TEXT BLOCK
Tyra Hughes, Editor In Chief

Most people might recognize Cicely Tyson from The Help or being the all knowing, peace bearing grandmother in various Tyler Perry’s films like The Diary of a Mad Black Woman or Madea’s Family Reunion

However, before her many film roles during the ‘10s, film mogul, Cicely Tyson led a 7 decade acting career with outstanding roles in notable films such as The Sounder, Roots, and The Color Purple.

Born on December 19, 1924 and the daughter of  West Indian immigrant parents from Nevis, Cicely Tyson grew up in Harlem, New York with a background of modeling and Off-Broadway acting in her early career.

The perhaps most admirable trait of Cicely Tyson is how selective she was with the roles she played. With each role she took on, Tyson made sure she was portraying a character that would be uplifting to the Black community. Though this devotion made it significantly harder for her to be cast in films early on in her career, her refusal to play the small pool of roles available to Black women that were available says a lot about the film industry during the 60s and 70s as well as the stereotypical roles that actresses most had to settle for.   

“I went for years not working. I guess every two years maybe I’d get a role. Intermittently I’d find something to do. I just would not allow myself not to work.” Tyson said in a 2015 interview.

Actress Cicely Tyson won three Emmy Awards throughout her illustrious career.(Associated Press)

This devotion, however, truly was worth it in the end because it led Tyson to extraordinary roles that portrayed notable Black women in history, and everyday life. At just 40 years old, Cicely Tyson excelled in her role as 110-year-old former slave, Jane Pittman in The Autobiography of Miss Jane Pittman (1974). Tyson’s extensive research of the civil rights era throughout the production of the film and her method acting earned her two Emmy Awards.

USING THE INFORMATION
a) According to the Cicely Tyson article, where did she grow up?
b) Repeat the Cicely Tyson article starting with "This devotion, however, truly" and going on through "two Emmy Awards.", but change "extraordinary" to "remarkable".

DATA UNDER STUDY
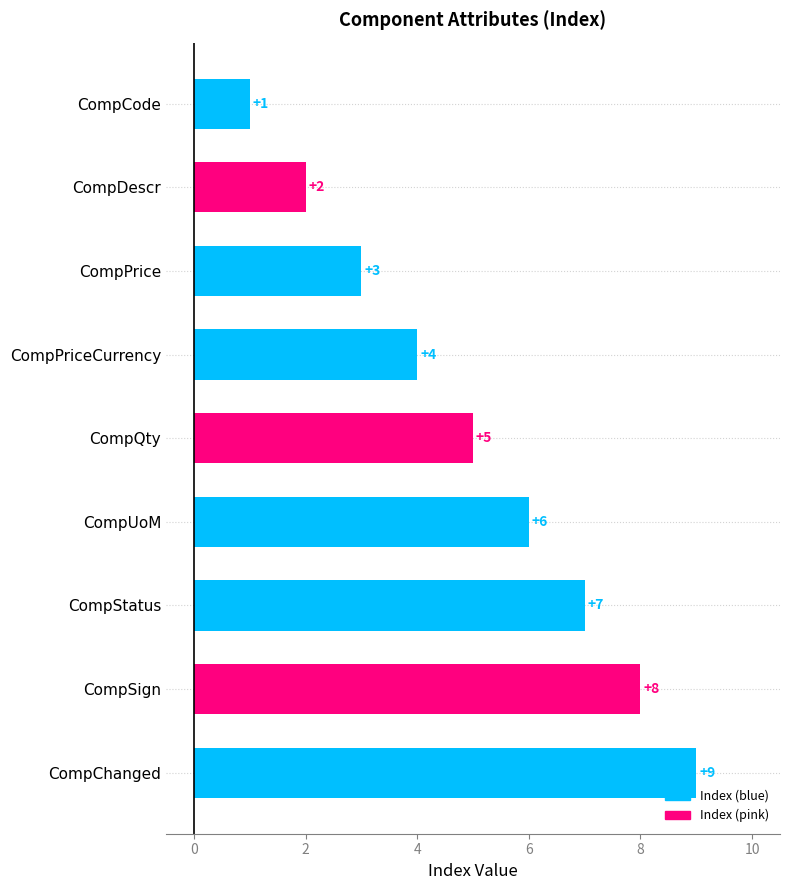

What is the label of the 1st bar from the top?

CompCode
...
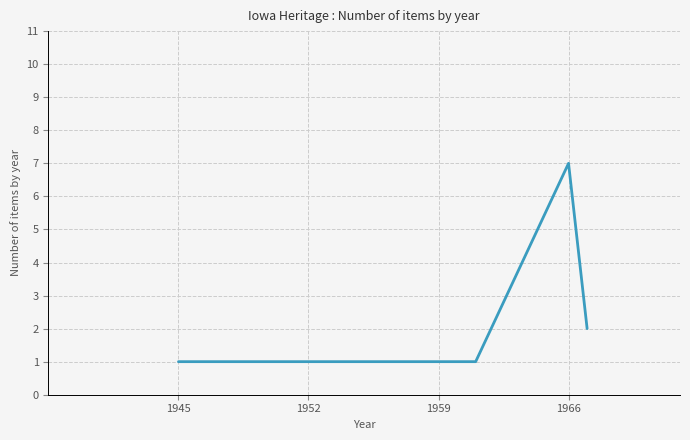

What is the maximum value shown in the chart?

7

YOUR RESPONSES
a) Harlem, New York.

b)
This devotion, however, truly was worth it in the end because it led Tyson to remarkable roles that portrayed notable Black women in history, and everyday life. At just 40 years old, Cicely Tyson excelled in her role as 110-year-old former slave, Jane Pittman in The Autobiography of Miss Jane Pittman (1974). Tyson’s extensive research of the civil rights era throughout the production of the film and her method acting earned her two Emmy Awards.